Sue Leibowitz, a senior research manager in the Applied Research and Program Evaluation group at the UMass Donahue Institute, presented a paper at the American Educational Research Association’s annual meeting last week in Philadelphia on her work with Expeditionary Learning (EL) to develop a new instrument to assess the extent to which EL core practices are implemented.

The conference brought together scholars from throughout the country and beyond to discuss education research and recognize how evidence of varying types can be used for tackling persisting issues in education and for their innovative resolution.

Dr. Leibowitz’s paper, “Expeditionary Learning Implementation Review: Instrument Development” looked at the development of a new instrument to assess the extent to which core practices—in the dimensions of curriculum, instruction, assessment, culture and character, and leadership—are implemented within EL schools. The instrument was constructed using the principles of the Rasch rating scale measurement model. The Rasch model is a psychometric model belonging to the family of item response theory models.

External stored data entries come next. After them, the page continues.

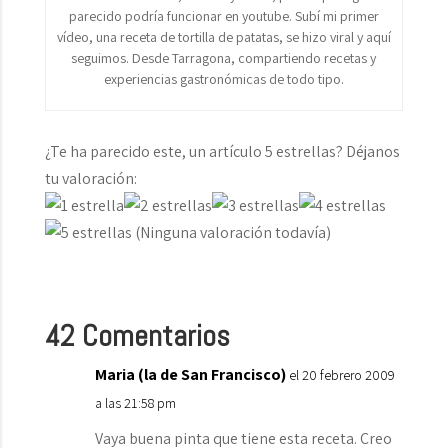
parecido podría funcionar en youtube. Subí mi primer
vídeo, una receta de tortilla de patatas, se hizo viral y aquí
seguimos. Desde Tarragona, compartiendo recetas y
experiencias gastronómicas de todo tipo.
¿Te ha parecido este, un artículo 5 estrellas? Déjanos
tu valoración:
(Ninguna valoración todavía)
42 Comentarios
Maria (la de San Francisco)
el 20 febrero 2009
a las 21:58 pm
Vaya buena pinta que tiene esta receta. Creo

This new instrument provides a powerful diagnostic approach to measure the level of implementation of practices within a whole school context and, when coupled with sufficient technical support, provides clear measures of instructional change school wide. Further, it provides useful longitudinal implementation data within a large school network and can provide valuable overall and dimension-level information for national, regional, and school-level planning and assessment.